Is what we are seeing over-exuberance though? Or, from the long-term perspective, is it an appropriate amount of exuberance? The history of technology is rife with pessimists thinking companies are overvalued, only for the prices of said companies to continue to rise. (Seriously, check out the Twitter account Pessimists Archive for the best of the worst!)
Derin concluded his piece with the following,
When a $500B economy is run 95% on cash, it’s difficult for me to see <$1B in investments aimed at digitising that economy as being ‘unsustainable’.
Unsustainable? Far from it!
If only we would zoom out…
Time Horizons as a Competitive Advantage
I had the opportunity, a few weeks ago, to interview Ham Serunjogi, the Co-founder and CEO of Chipper Cash, for our upcoming season of The Flip podcast. Chipper sits squarely in the middle of the fintech exuberance, having recently raised a $100 million Series C.
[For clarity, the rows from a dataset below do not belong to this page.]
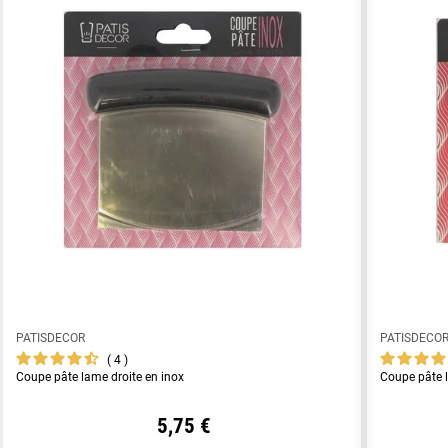
PATISDECOR
PATISDECO
4
Coupe pâte lame droite en inox
Coupe pâte 
5,75 €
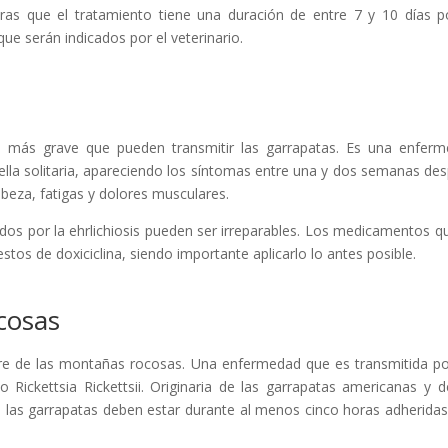
ras que el tratamiento tiene una duración de entre 7 y 10 días p
e serán indicados por el veterinario.
ad más grave que pueden transmitir las garrapatas. Es una enfer
ella solitaria, apareciendo los síntomas entre una y dos semanas de
abeza, fatigas y dolores musculares.
dos por la ehrlichiosis pueden ser irreparables. Los medicamentos q
stos de doxiciclina, siendo importante aplicarlo lo antes posible.
cosas
re de las montañas rocosas. Una enfermedad que es transmitida po
Rickettsia Rickettsii. Originaria de las garrapatas americanas y d
ión las garrapatas deben estar durante al menos cinco horas adheridas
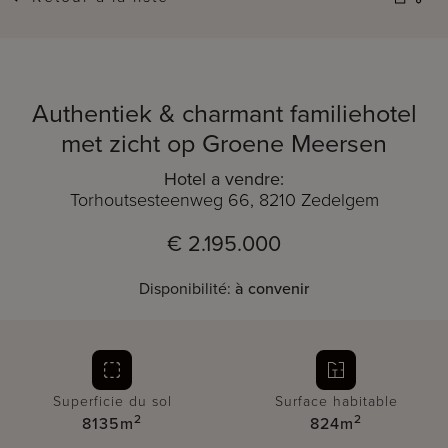
Authentiek & charmant familiehotel
met zicht op Groene Meersen
Hotel a vendre:
Torhoutsesteenweg 66, 8210 Zedelgem
€ 2.195.000
Disponibilité:
à convenir
Superficie du sol
Surface habitable
2
2
8135m
824m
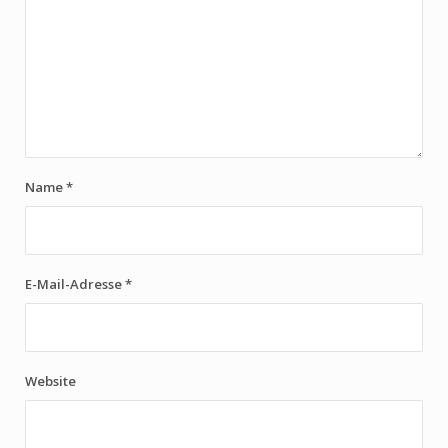
Name
*
E-Mail-Adresse
*
Website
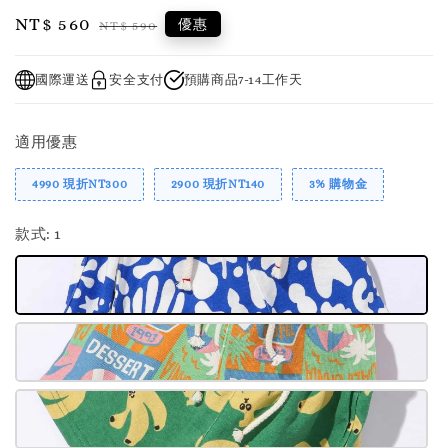
Sale
NT$ 560
Regular
優惠
NT$ 590
price
price
國際運送
安全支付
預購商品7-14工作天
適用優惠
4990 現折NT300
2900 現折NT140
3% 購物金
款式
: 1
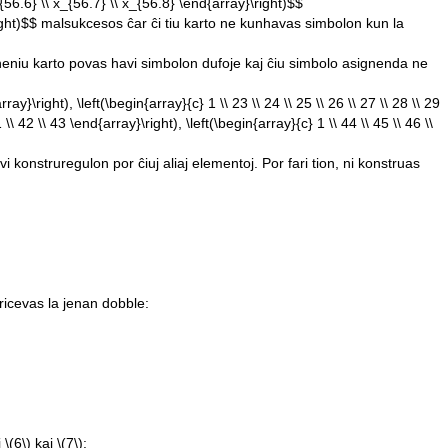
x_{56.6} \\ x_{56.7} \\ x_{56.8} \end{array}\right)$$
ight)$$
malsukcesos ĉar ĉi tiu karto ne kunhavas simbolon kun la
(neniu karto povas havi simbolon dufoje kaj ĉiu simbolo asignenda ne
rray}\right), \left(\begin{array}{c} 1 \\ 23 \\ 24 \\ 25 \\ 26 \\ 27 \\ 28 \\ 29
 \\ 42 \\ 43 \end{array}\right), \left(\begin{array}{c} 1 \\ 44 \\ 45 \\ 46 \\
 konstruregulon por ĉiuj aliaj elementoj. Por fari tion, ni konstruas
ricevas la jenan dobble:
j
\(6\)
kaj
\(7\)
:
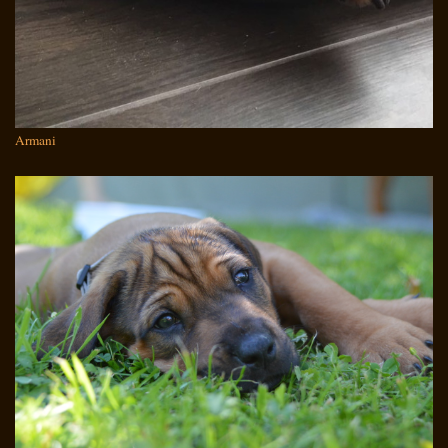
Armani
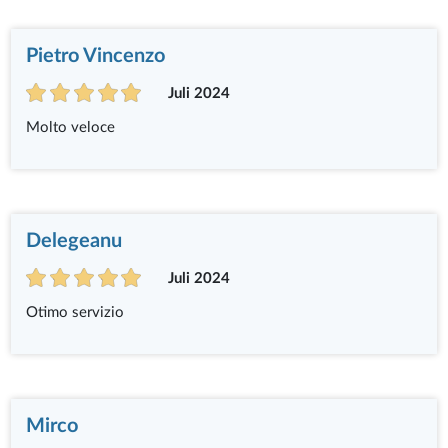
Pietro Vincenzo
Juli 2024
Molto veloce
Delegeanu
Juli 2024
Otimo servizio
Mirco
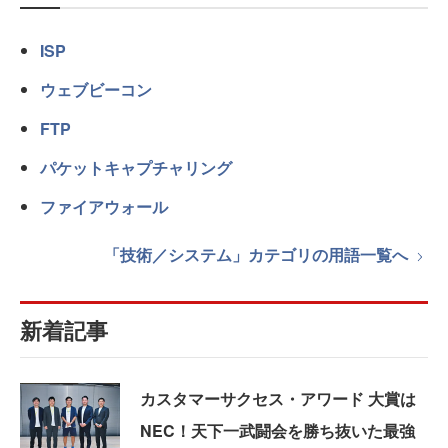
ISP
ウェブビーコン
FTP
パケットキャプチャリング
ファイアウォール
「技術／システム」カテゴリの用語一覧へ
新着記事
カスタマーサクセス・アワード 大賞は
NEC！天下一武闘会を勝ち抜いた最強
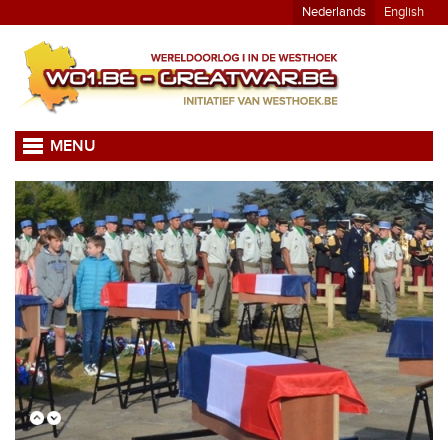
Nederlands
English
MENU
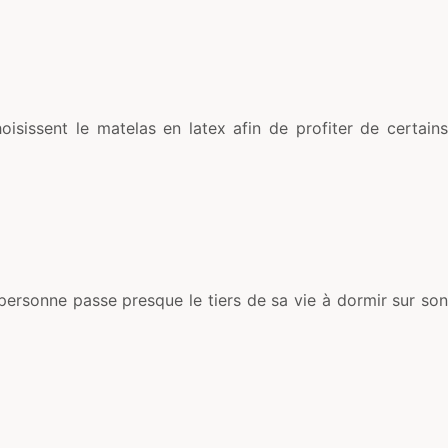
isissent le matelas en latex afin de profiter de certains
personne passe presque le tiers de sa vie à dormir sur son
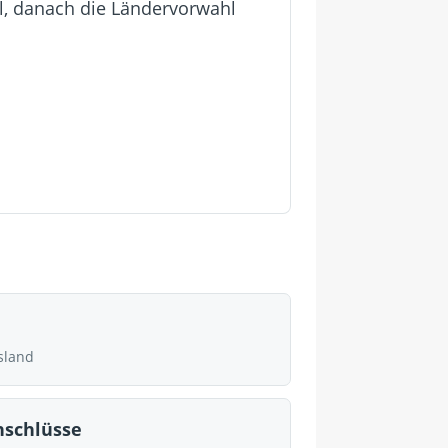
hl, danach die Ländervorwahl
sland
nschlüsse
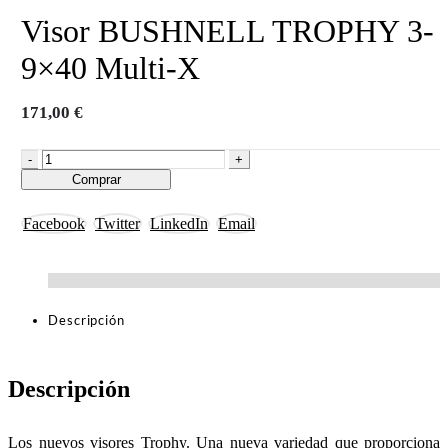
Visor BUSHNELL TROPHY 3-
9×40 Multi-X
171,00
€
-
+
Comprar
Facebook
Twitter
LinkedIn
Email
Descripción
Descripción
Los nuevos visores Trophy. Una nueva variedad que proporciona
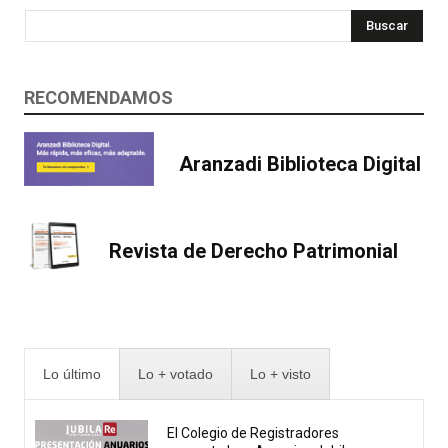
Buscar
RECOMENDAMOS
Aranzadi Biblioteca Digital
Revista de Derecho Patrimonial
Lo último
Lo + votado
Lo + visto
El Colegio de Registradores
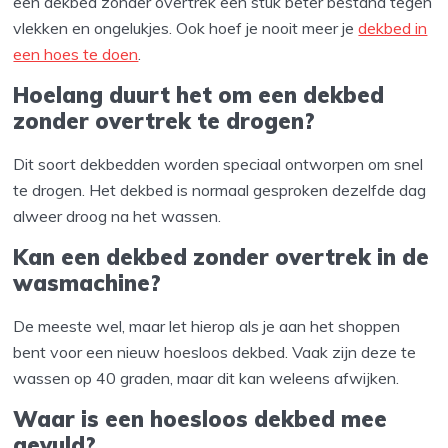
een dekbed zonder overtrek een stuk beter bestand tegen
vlekken en ongelukjes. Ook hoef je nooit meer je
dekbed in
een hoes te doen
.
Hoelang duurt het om een dekbed
zonder overtrek te drogen?
Dit soort dekbedden worden speciaal ontworpen om snel
te drogen. Het dekbed is normaal gesproken dezelfde dag
alweer droog na het wassen.
Kan een dekbed zonder overtrek in de
wasmachine?
De meeste wel, maar let hierop als je aan het shoppen
bent voor een nieuw hoesloos dekbed. Vaak zijn deze te
wassen op 40 graden, maar dit kan weleens afwijken.
Waar is een hoesloos dekbed mee
gevuld?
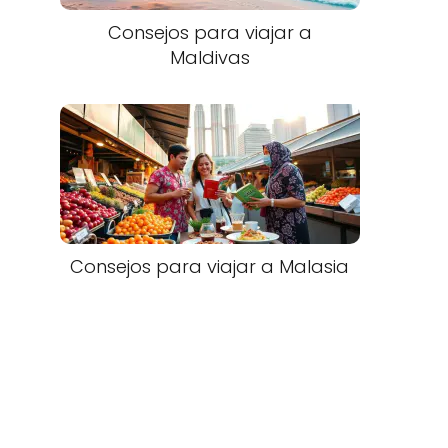
Consejos para viajar a
Maldivas
Consejos para viajar a Malasia​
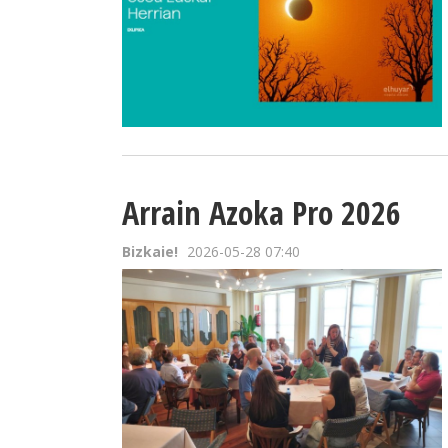
Arrain Azoka Pro 2026
Bizkaie!
2026-05-28 07:40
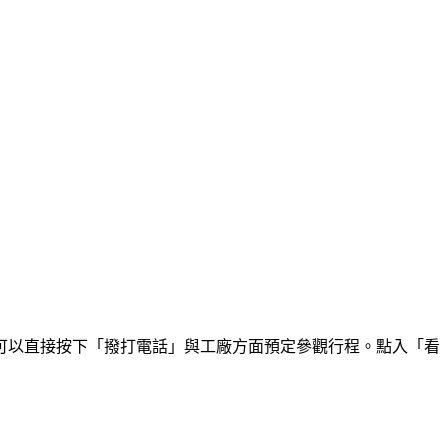
可以直接按下「撥打電話」與工廠方面預定參觀行程。點入「看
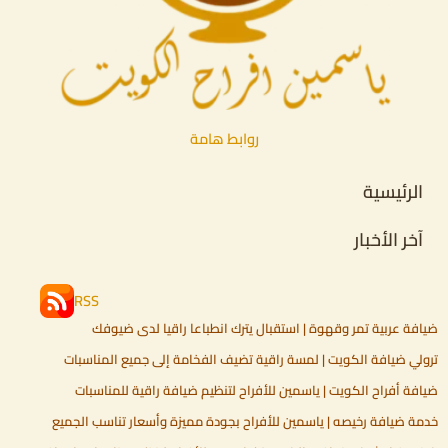
روابط هامة
الرئيسية
آخر الأخبار
RSS
ضيافة عربية تمر وقهوة | استقبال يترك انطباعا راقيا لدى ضيوفك
ترولي ضيافة الكويت | لمسة راقية تضيف الفخامة إلى جميع المناسبات
ضيافة أفراح الكويت | ياسمين للأفراح لتنظيم ضيافة راقية للمناسبات
خدمة ضيافة رخيصه | ياسمين للأفراح بجودة مميزة وأسعار تناسب الجميع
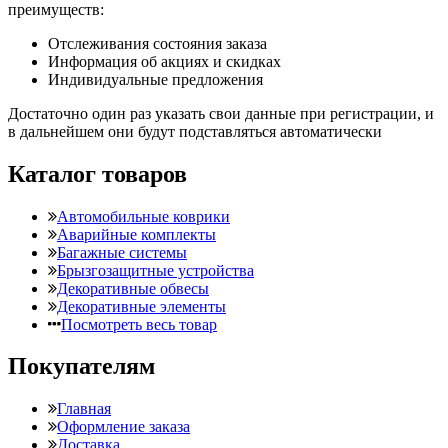
преимуществ:
Отслеживания состояния заказа
Информация об акциях и скидках
Индивидуальные предложения
Достаточно один раз указать свои данные при регистрации, и
в дальнейшем они будут подставляться автоматически
Каталог товаров
Автомобильные коврики
Аварийные комплекты
Багажные системы
Брызгозащитные устройства
Декоративные обвесы
Декоративные элементы
Посмотреть весь товар
Покупателям
Главная
Оформление заказа
Доставка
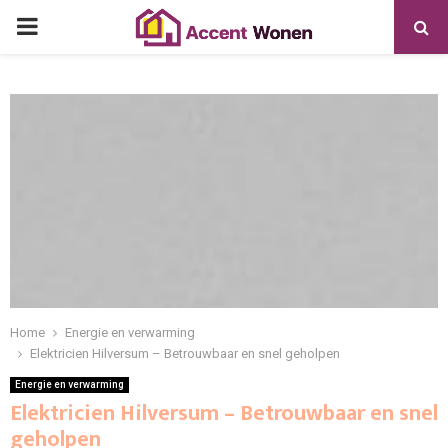
PRIMARY
MENU
Home
Energie en verwarming
Elektricien Hilversum – Betrouwbaar en snel geholpen
Energie en verwarming
Elektricien Hilversum – Betrouwbaar en snel
geholpen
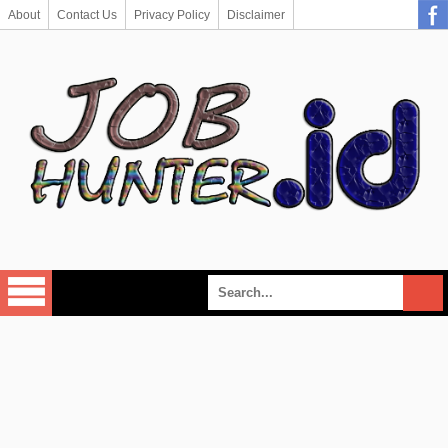
About
Contact Us
Privacy Policy
Disclaimer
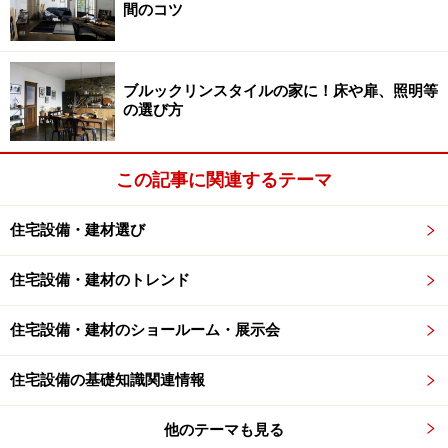
多くみられるのが、サンルームやデッキなど。どのよう
間のコツ
な商品であれば設置することが可能なのか、建物本体の
状況などを含め、確認しながら検討することが大切で
ブルックリンスタイルの家に！床や扉、照明等
す。
の選び方
また、玄関扉を取り換えるリフォームも多くみられま
す。既存のスペースに設置しやすく、短い時間で施工で
この記事に関連するテーマ
きる、リフォーム向けの商品も増えており、選びやすく
住宅設備・建材選び
なってきています。いずれにしても、希望する暮らし
方、現状の不満や不便をまとめておくことで、ショール
住宅設備・建材のトレンド
ームアドバイザーから適した商品の提案を得ることがで
きるでしょう。
住宅設備・建材のショールーム・展示会
住宅設備の基礎知識関連情報
空間展示でイメージを膨らませて
他のテーマも見る
外まわり建材をトータルに扱うメーカーのショールーム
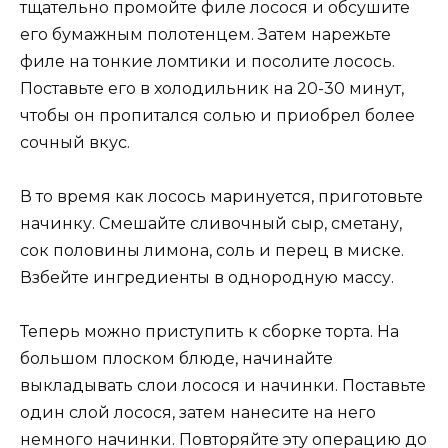
тщательно промойте филе лосося и обсушите
его бумажным полотенцем. Затем нарежьте
филе на тонкие ломтики и посолите лосось.
Поставьте его в холодильник на 20-30 минут,
чтобы он пропитался солью и приобрел более
сочный вкус.
В то время как лосось маринуется, приготовьте
начинку. Смешайте сливочный сыр, сметану,
сок половины лимона, соль и перец в миске.
Взбейте ингредиенты в однородную массу.
Теперь можно приступить к сборке торта. На
большом плоском блюде, начинайте
выкладывать слои лосося и начинки. Поставьте
один слой лосося, затем нанесите на него
немного начинки. Повторяйте эту операцию до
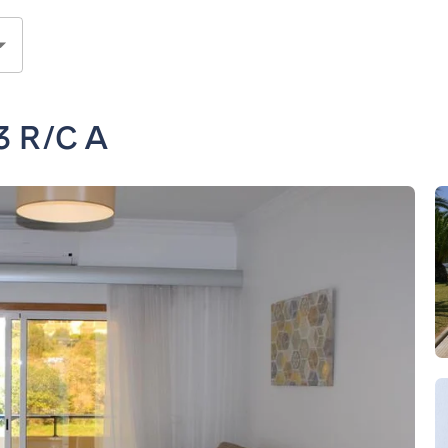
.3 R/C A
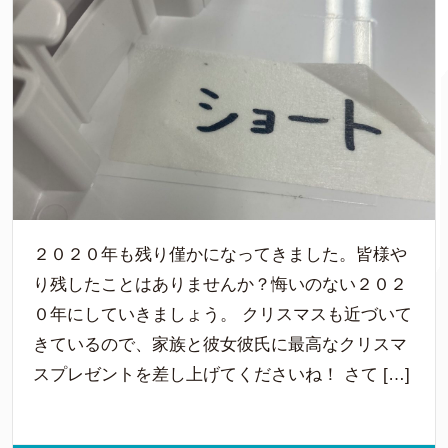
２０２０年も残り僅かになってきました。皆様や
り残したことはありませんか？悔いのない２０２
０年にしていきましょう。 クリスマスも近づいて
きているので、家族と彼女彼氏に最高なクリスマ
スプレゼントを差し上げてくださいね！ さて […]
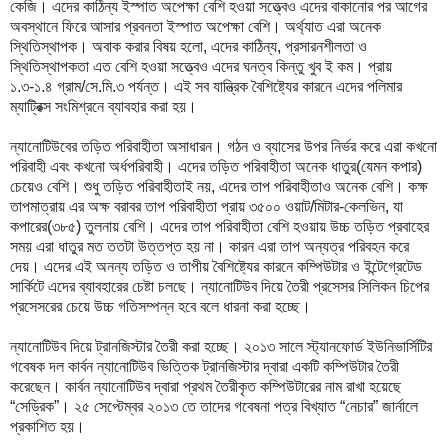
কেজি। এদের কাঠিন্য ইস্পাত অপেক্ষা বেশি হওয়া সত্ত্বেও এদের বাকানোর পর আগের
অবস্থানে ফিরে আসার প্রবনতা ইস্পাত অপেক্ষা বেশি। অর্থ্যাত এরা অনেক
স্থিতিস্থাপক। অবাক করার বিষয় হলো, এদের কাঠিন্য, প্রসারনশীলতা ও
স্থিতিস্থাপকতা এত বেশি হওয়া সত্ত্বেও এদের ঘনত্ব কিন্তু খুব ই কম। প্রায়
১.৩-১.৪ গ্রাম/সে.মি.৩ পর্যন্ত। এই সব যান্ত্রিক বৈশিষ্ট্যের কারনে এদের পলিমার
ম্যাট্রিক্স সংমিশ্রনে ব্যাবহার করা হয়।
ন্যানোটিউবের তড়িত পরিবাহীতা অসাধারন। গঠন ও ব্যাসের উপর নির্ভর করে এরা কখনো
পরিবাহী এবং কখনো অর্ধপরিবাহী। এদের তড়িত পরিবাহীতা অনেক ধাতুর(যেমন কপার)
চেয়েও বেশি। শুধু তড়িত পরিবাহীতাই নয়, এদের তাপ পরিবাহীতাও অনেক বেশি। কক্ষ
তাপমাত্রায় এর অক্ষ বরাবর তাপ পরিবাহীতা প্রায় ৩৫০০ ওয়াট/মিটার-কেলভিন, যা
কপারের(৩৮৫) তুলনায় বেশি। এদের তাপ পরিবাহীতা বেশি হওয়ায় উচ্চ তড়িত প্রবাহের
সময় এরা ধাতুর মত ততটা উত্তপ্ত হয় না। কারন এরা তাপ অন্যত্র পরিবহন করে
দেয়। এদের এই অনন্য তড়িত ও তাপীয় বৈশিষ্ট্যের কারনে কম্পিউটার ও ইন্টেগ্রেটেড
সার্কিটে এদের ব্যাবহারের চেষ্টা চলছে। ন্যানোটিউব দিয়ে তৈরী প্রসেসর সিলিকন চিপের
প্রসেসরের চেয়ে উচ্চ গতিসম্পন্ন হবে বলে ধারনা করা হচ্ছে।
ন্যানোটিউব দিয়ে ট্রানজিস্টার তৈরী করা হচ্ছে। ২০১৩ সালে স্ট্যানফোর্ড ইউনিভার্সিটির
গবেষক দল কার্বন ন্যানোটিউব ভিত্তিক ট্রানজিস্টার দ্বারা একটি কম্পিউটার তৈরী
করেছেন। কার্বন ন্যানোটিউব দ্বারা প্রথম তৈরীকৃত কম্পিউটারের নাম রাখা হয়েছে
“সেড্রিক”। ২৫ সেপ্টেম্বর ২০১৩ তে তাদের গবেষনা পত্র বিখ্যাত “নেচার” জার্নালে
প্রকাশিত হয়।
I was especially interested in hearing Ham’s perspective on this exuberance in the context of Chipper’s business model – in which the app offers free peer-to-peer transactions for their users.
That’ll never work in Africa, the punditry says.
Zoom out, Ham responds.
At a fundamental level, we told ourselves, “if you’re going to do this thing seriously, if you really want to move the needle with cross-border payments, you have to solve the problem of inclusion and accessibility”… and the once you can solve that piece everything else can be figured out over time.
At the time, in the short run, it might seem unsustainable. But when you look at it from a long-term perspective, it makes sense. We try to push ourselves to think about things in that capacity, which is, what would it look like in 10 or 20 years when you have 50% of people in Africa being able to participate in the cross border space meaningfully? What does that world look like? How do you drive value in that world?
…sometimes breaking out of old ways requires thinking in wholesale magnitudes and in long time horizons, and that’s the approach we took here.
Ham and his team have heard all of the criticisms of the African markets in which they operate. The people are too poor, you’ll never make money from them, the TAM is too small.
All of these criticisms are true in the short term, but Chipper’s strategy – which does include raising significant capital – affords them the ability to have a long-term time horizon. And that, in and of itself, is a competitive advantage, especially in a market where there is so much to build.
Meanwhile, telco-led mobile money providers literally can’t ween themselves off of P2P transfer fees and tactical business models, despite a 10-plus year head start. What happens when fintechs – who are thinking and building for the long-term – show up with a better and cheaper option? We’re seeing it happen firsthand with Wave in Senegal.
A quote Stripe’s Patrick Collison gave in a podcast interview when describing his admiration for Jeff Bezos, really resonates,
There’s something quite deep about the notion of using time horizons as a competitive advantage, in that you’re simply willing to wait longer than other people and you have an organization that is thusly oriented.
Opportunity compounds as infrastructure continues to be built. The further in the future you are building, the easier it becomes to solve the problems in question, and the more value that can be captured, as a result.
And so too does understanding compound. That which doesn’t make sense – the internet, social media, crypto, ecosystem-specific growth strategies and fintech valuations – becomes familiar and commonplace.
So while there may (appear to) be over-exuberance; while it may appear that there are smart people making dumb investment decisions, the long term, I believe, will tell us a different story.